▶ **ASSIGNMENT**
Word-for-word transcription needed. Include every entry below but no pictures.

▶ **TASK INPUTS**
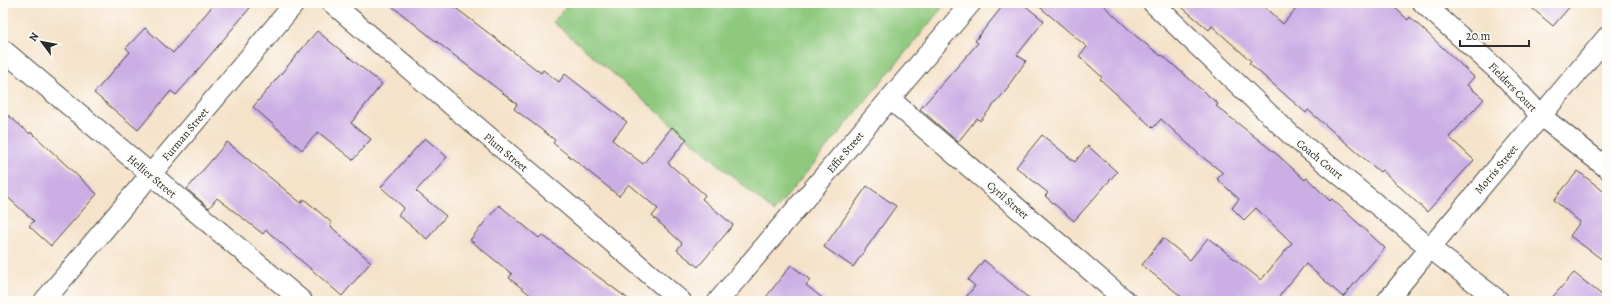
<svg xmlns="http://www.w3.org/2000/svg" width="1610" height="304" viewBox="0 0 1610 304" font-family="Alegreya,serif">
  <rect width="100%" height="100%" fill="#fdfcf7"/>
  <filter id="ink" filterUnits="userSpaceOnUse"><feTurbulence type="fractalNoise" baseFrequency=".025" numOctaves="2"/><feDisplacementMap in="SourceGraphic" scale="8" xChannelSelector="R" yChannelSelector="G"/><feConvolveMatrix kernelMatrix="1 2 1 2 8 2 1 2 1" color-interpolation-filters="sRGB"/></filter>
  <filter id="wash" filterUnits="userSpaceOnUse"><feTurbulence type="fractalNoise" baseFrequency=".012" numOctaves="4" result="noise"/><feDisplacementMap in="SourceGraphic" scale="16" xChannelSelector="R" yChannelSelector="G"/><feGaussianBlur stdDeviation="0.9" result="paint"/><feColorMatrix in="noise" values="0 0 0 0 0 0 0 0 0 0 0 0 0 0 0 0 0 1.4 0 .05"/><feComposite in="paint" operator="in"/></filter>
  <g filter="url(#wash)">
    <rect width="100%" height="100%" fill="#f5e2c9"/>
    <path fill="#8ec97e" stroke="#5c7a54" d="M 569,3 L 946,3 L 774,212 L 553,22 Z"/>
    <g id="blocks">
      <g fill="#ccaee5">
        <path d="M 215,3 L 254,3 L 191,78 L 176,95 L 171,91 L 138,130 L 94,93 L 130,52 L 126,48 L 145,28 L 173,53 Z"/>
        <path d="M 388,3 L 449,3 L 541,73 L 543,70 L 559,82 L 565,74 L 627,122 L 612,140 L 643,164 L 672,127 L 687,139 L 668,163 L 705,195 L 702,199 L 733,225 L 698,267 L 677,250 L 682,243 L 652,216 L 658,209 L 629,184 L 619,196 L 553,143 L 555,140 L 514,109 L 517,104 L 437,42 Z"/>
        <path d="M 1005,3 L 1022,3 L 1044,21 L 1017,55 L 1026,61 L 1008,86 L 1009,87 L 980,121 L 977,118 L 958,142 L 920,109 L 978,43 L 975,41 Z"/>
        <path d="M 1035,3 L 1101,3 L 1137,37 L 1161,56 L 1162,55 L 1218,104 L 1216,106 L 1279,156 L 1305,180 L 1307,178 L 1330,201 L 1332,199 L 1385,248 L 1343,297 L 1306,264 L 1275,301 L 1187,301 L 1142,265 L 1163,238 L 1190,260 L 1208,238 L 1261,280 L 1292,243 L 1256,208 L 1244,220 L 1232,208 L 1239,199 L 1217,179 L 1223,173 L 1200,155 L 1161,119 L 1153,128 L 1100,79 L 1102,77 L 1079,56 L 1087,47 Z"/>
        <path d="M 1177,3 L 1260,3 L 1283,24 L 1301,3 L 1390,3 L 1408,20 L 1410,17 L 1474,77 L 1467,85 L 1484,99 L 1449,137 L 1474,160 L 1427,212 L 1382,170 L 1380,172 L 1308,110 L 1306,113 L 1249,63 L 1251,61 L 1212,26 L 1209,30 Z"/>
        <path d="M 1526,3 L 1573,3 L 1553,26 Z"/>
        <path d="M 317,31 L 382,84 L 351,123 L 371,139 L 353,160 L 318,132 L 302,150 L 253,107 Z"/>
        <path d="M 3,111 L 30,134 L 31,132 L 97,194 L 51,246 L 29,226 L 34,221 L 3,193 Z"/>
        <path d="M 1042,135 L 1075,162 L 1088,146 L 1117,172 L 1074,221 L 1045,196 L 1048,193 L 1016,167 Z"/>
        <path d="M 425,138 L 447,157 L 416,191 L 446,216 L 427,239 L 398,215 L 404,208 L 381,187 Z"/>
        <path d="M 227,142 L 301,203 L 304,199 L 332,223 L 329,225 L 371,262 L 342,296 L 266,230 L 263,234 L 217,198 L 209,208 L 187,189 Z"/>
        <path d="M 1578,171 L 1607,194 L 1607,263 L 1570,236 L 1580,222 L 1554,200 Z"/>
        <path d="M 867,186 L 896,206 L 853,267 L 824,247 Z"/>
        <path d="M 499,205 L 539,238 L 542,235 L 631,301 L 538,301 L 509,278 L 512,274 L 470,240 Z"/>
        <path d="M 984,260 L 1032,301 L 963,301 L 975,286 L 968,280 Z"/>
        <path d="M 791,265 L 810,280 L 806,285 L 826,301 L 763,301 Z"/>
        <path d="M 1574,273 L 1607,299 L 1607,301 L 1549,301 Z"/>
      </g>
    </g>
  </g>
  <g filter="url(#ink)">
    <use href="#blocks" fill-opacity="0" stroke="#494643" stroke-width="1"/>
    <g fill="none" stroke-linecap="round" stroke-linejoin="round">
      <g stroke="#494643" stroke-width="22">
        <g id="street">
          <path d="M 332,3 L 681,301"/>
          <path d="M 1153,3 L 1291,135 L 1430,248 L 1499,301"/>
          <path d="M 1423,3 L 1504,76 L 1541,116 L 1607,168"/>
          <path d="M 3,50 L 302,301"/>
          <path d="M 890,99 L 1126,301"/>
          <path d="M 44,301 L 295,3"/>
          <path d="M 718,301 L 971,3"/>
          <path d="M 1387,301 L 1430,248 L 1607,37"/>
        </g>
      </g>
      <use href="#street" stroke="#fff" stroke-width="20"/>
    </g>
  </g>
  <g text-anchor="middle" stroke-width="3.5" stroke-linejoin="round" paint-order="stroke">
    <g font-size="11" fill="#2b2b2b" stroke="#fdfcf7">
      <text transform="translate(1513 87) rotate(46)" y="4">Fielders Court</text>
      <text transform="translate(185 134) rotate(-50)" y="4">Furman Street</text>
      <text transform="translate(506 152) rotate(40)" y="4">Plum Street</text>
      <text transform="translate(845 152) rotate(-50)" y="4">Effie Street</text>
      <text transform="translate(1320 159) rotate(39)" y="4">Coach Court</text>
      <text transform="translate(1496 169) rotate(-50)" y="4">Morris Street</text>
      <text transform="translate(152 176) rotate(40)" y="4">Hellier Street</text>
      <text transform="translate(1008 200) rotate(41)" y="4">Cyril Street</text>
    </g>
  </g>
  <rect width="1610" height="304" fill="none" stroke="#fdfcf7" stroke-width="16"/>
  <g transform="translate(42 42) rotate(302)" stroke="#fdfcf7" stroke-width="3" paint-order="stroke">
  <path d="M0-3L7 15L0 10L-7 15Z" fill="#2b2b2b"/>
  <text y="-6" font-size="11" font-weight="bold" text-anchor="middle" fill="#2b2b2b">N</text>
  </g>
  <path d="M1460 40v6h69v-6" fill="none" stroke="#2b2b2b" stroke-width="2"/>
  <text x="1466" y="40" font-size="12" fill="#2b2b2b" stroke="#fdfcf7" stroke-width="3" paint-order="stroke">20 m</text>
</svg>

▶ **ANSWER BOX**
<svg xmlns="http://www.w3.org/2000/svg" width="1610" height="304" viewBox="0 0 1610 304" font-family="Alegreya,serif">
  <rect width="100%" height="100%" fill="#fdfcf7"/>
  <filter id="ink" filterUnits="userSpaceOnUse"><feTurbulence type="fractalNoise" baseFrequency=".025" numOctaves="2"/><feDisplacementMap in="SourceGraphic" scale="8" xChannelSelector="R" yChannelSelector="G"/><feConvolveMatrix kernelMatrix="1 2 1 2 8 2 1 2 1" color-interpolation-filters="sRGB"/></filter>
  <filter id="wash" filterUnits="userSpaceOnUse"><feTurbulence type="fractalNoise" baseFrequency=".012" numOctaves="4" result="noise"/><feDisplacementMap in="SourceGraphic" scale="16" xChannelSelector="R" yChannelSelector="G"/><feGaussianBlur stdDeviation="0.9" result="paint"/><feColorMatrix in="noise" values="0 0 0 0 0 0 0 0 0 0 0 0 0 0 0 0 0 1.4 0 .05"/><feComposite in="paint" operator="in"/></filter>
  <g filter="url(#wash)">
    <rect width="100%" height="100%" fill="#f5e2c9"/>
    <path fill="#8ec97e" stroke="#5c7a54" d="M 569,3 L 946,3 L 774,212 L 553,22 Z"/>
    <g id="blocks">
      <g fill="#ccaee5">
        <path d="M 215,3 L 254,3 L 191,78 L 176,95 L 171,91 L 138,130 L 94,93 L 130,52 L 126,48 L 145,28 L 173,53 Z"/>
        <path d="M 388,3 L 449,3 L 541,73 L 543,70 L 559,82 L 565,74 L 627,122 L 612,140 L 643,164 L 672,127 L 687,139 L 668,163 L 705,195 L 702,199 L 733,225 L 698,267 L 677,250 L 682,243 L 652,216 L 658,209 L 629,184 L 619,196 L 553,143 L 555,140 L 514,109 L 517,104 L 437,42 Z"/>
        <path d="M 1005,3 L 1022,3 L 1044,21 L 1017,55 L 1026,61 L 1008,86 L 1009,87 L 980,121 L 977,118 L 958,142 L 920,109 L 978,43 L 975,41 Z"/>
        <path d="M 1035,3 L 1101,3 L 1137,37 L 1161,56 L 1162,55 L 1218,104 L 1216,106 L 1279,156 L 1305,180 L 1307,178 L 1330,201 L 1332,199 L 1385,248 L 1343,297 L 1306,264 L 1275,301 L 1187,301 L 1142,265 L 1163,238 L 1190,260 L 1208,238 L 1261,280 L 1292,243 L 1256,208 L 1244,220 L 1232,208 L 1239,199 L 1217,179 L 1223,173 L 1200,155 L 1161,119 L 1153,128 L 1100,79 L 1102,77 L 1079,56 L 1087,47 Z"/>
        <path d="M 1177,3 L 1260,3 L 1283,24 L 1301,3 L 1390,3 L 1408,20 L 1410,17 L 1474,77 L 1467,85 L 1484,99 L 1449,137 L 1474,160 L 1427,212 L 1382,170 L 1380,172 L 1308,110 L 1306,113 L 1249,63 L 1251,61 L 1212,26 L 1209,30 Z"/>
        <path d="M 1526,3 L 1573,3 L 1553,26 Z"/>
        <path d="M 317,31 L 382,84 L 351,123 L 371,139 L 353,160 L 318,132 L 302,150 L 253,107 Z"/>
        <path d="M 3,111 L 30,134 L 31,132 L 97,194 L 51,246 L 29,226 L 34,221 L 3,193 Z"/>
        <path d="M 1042,135 L 1075,162 L 1088,146 L 1117,172 L 1074,221 L 1045,196 L 1048,193 L 1016,167 Z"/>
        <path d="M 425,138 L 447,157 L 416,191 L 446,216 L 427,239 L 398,215 L 404,208 L 381,187 Z"/>
        <path d="M 227,142 L 301,203 L 304,199 L 332,223 L 329,225 L 371,262 L 342,296 L 266,230 L 263,234 L 217,198 L 209,208 L 187,189 Z"/>
        <path d="M 1578,171 L 1607,194 L 1607,263 L 1570,236 L 1580,222 L 1554,200 Z"/>
        <path d="M 867,186 L 896,206 L 853,267 L 824,247 Z"/>
        <path d="M 499,205 L 539,238 L 542,235 L 631,301 L 538,301 L 509,278 L 512,274 L 470,240 Z"/>
        <path d="M 984,260 L 1032,301 L 963,301 L 975,286 L 968,280 Z"/>
        <path d="M 791,265 L 810,280 L 806,285 L 826,301 L 763,301 Z"/>
        <path d="M 1574,273 L 1607,299 L 1607,301 L 1549,301 Z"/>
      </g>
    </g>
  </g>
  <g filter="url(#ink)">
    <use href="#blocks" fill-opacity="0" stroke="#494643" stroke-width="1"/>
    <g fill="none" stroke-linecap="round" stroke-linejoin="round">
      <g stroke="#494643" stroke-width="22">
        <g id="street">
          <path d="M 332,3 L 681,301"/>
          <path d="M 1153,3 L 1291,135 L 1430,248 L 1499,301"/>
          <path d="M 1423,3 L 1504,76 L 1541,116 L 1607,168"/>
          <path d="M 3,50 L 302,301"/>
          <path d="M 890,99 L 1126,301"/>
          <path d="M 44,301 L 295,3"/>
          <path d="M 718,301 L 971,3"/>
          <path d="M 1387,301 L 1430,248 L 1607,37"/>
        </g>
      </g>
      <use href="#street" stroke="#fff" stroke-width="20"/>
    </g>
  </g>
  <g text-anchor="middle" stroke-width="3.5" stroke-linejoin="round" paint-order="stroke">
    <g font-size="11" fill="#2b2b2b" stroke="#fdfcf7">
      <text transform="translate(1513 87) rotate(46)" y="4">Fielders Court</text>
      <text transform="translate(185 134) rotate(-50)" y="4">Furman Street</text>
      <text transform="translate(506 152) rotate(40)" y="4">Plum Street</text>
      <text transform="translate(845 152) rotate(-50)" y="4">Effie Street</text>
      <text transform="translate(1320 159) rotate(39)" y="4">Coach Court</text>
      <text transform="translate(1496 169) rotate(-50)" y="4">Morris Street</text>
      <text transform="translate(152 176) rotate(40)" y="4">Hellier Street</text>
      <text transform="translate(1008 200) rotate(41)" y="4">Cyril Street</text>
    </g>
  </g>
  <rect width="1610" height="304" fill="none" stroke="#fdfcf7" stroke-width="16"/>
  <g transform="translate(42 42) rotate(302)" stroke="#fdfcf7" stroke-width="3" paint-order="stroke">
  <path d="M0-3L7 15L0 10L-7 15Z" fill="#2b2b2b"/>
  <text y="-6" font-size="11" font-weight="bold" text-anchor="middle" fill="#2b2b2b">N</text>
  </g>
  <path d="M1460 40v6h69v-6" fill="none" stroke="#2b2b2b" stroke-width="2"/>
  <text x="1466" y="40" font-size="12" fill="#2b2b2b" stroke="#fdfcf7" stroke-width="3" paint-order="stroke">20 m</text>
</svg>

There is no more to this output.